O’Connell, mighty thankful for a winning flourish after being knocked out of both European competitions, took seven-year-old Jack Darbyshire on to the stage to hold the trophy while his father sat with the players. The difficulties Munster encountered during the season pale into insignificance compared to Darbyshire’s cruel fate.
‘Paul did so much for rugby in this part of the world and we wanted to show our appreciation,’ a Munster spokesman said. ‘We wanted to make it as special as possible for Paul and his family.’
Paul and Jack Darbyshire were at the centre of the celebrations
They did so in vintage Munster fashion, overwhelming Leinster as much by sheer passion as anything else. In doing so they sent their provincial neighbours back to Dublin with a sharp reminder that their conquest of Europe does not quite extend to the banks of the Shannon.
They also showed that when it comes to staging a Grand Final, nobody does it better than Limerick. The city put its heart and soul into the event with a passion which defied anyone to beat it. The main streets, bedecked mainly in Munster red, made it feel like a celtic Mardi Gras.
They rose to the occasion on the pitch as we all knew they would in a manner worthy of teams responsible for winning four of the last six Heineken finals. The match itself showed why Irish rugby is setting the pace in Europe and why the national team will surely be the best Six Nations bet at the World Cup in New Zealand come September.
Both Munster and Leinster featured 15 Irishmen at Thomond Park which made for a total of 30 out of a playing cast of 39. Munster had four non-Irish – Doug Howlett (New Zealand), Lifeimi Mafi (Samoa), Wian du Preez (South Africa) and Paul Warwick (Australia).
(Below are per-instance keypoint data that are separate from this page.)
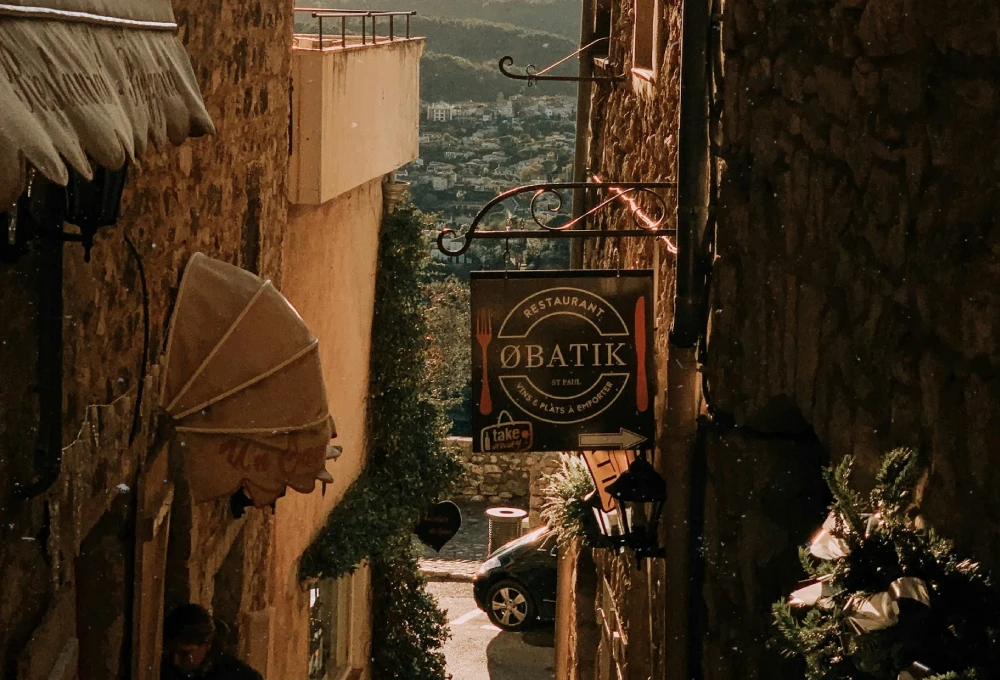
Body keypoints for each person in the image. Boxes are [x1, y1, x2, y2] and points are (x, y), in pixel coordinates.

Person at [162, 603, 263, 680]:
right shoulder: (168, 669)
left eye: (184, 653)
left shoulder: (237, 676)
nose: (175, 661)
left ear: (207, 644)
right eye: (171, 653)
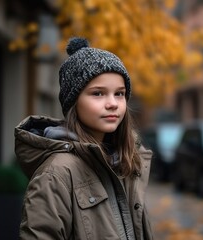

Leinster’s non-Irish ran to five – Isa Nacewa (Fiji), Nathan Hines (Scotland), Heinke van der Merwe, Richardt Strauss (South Africa) and Stan Wright (New Zealand).
The quality of the Irish involved is difficult to overstate. If Lions were rather thin on the ground at Twickenham for the Saracens-Leicester decider, they were all over the place at Thomond.
There were 10 all told – O’Connell, Keith Earls, O’Gara, John Hayes, Donncha O’Callaghan for Munster; Brian O’Driscoll, Shane Horgan, Luke Fitzgerald, Jamie Heaslip and Hines for Leinster who also have future Lions in Sean O’Brien, Jonny Sexton and Richardt Strauss on the basis that he will have qualified for Ireland before the next British-and-Irish tour, to Australia in 2013.
In raising their game to a level above the rest, except Munster on Grand Final day, no praise can be too high for Leinster. Their discipline, too, has been top notch – a mere 11 yellow cards in 33 matches all season, some of them against the very best in France and England.
The Millennium Stadium and an unforgettable Heineken final may have been the hardest of acts to follow but Thomond Park and the Magners League managed it in their own way.
Limerick rules the roost as undeniably the capital city of Celtic rugby.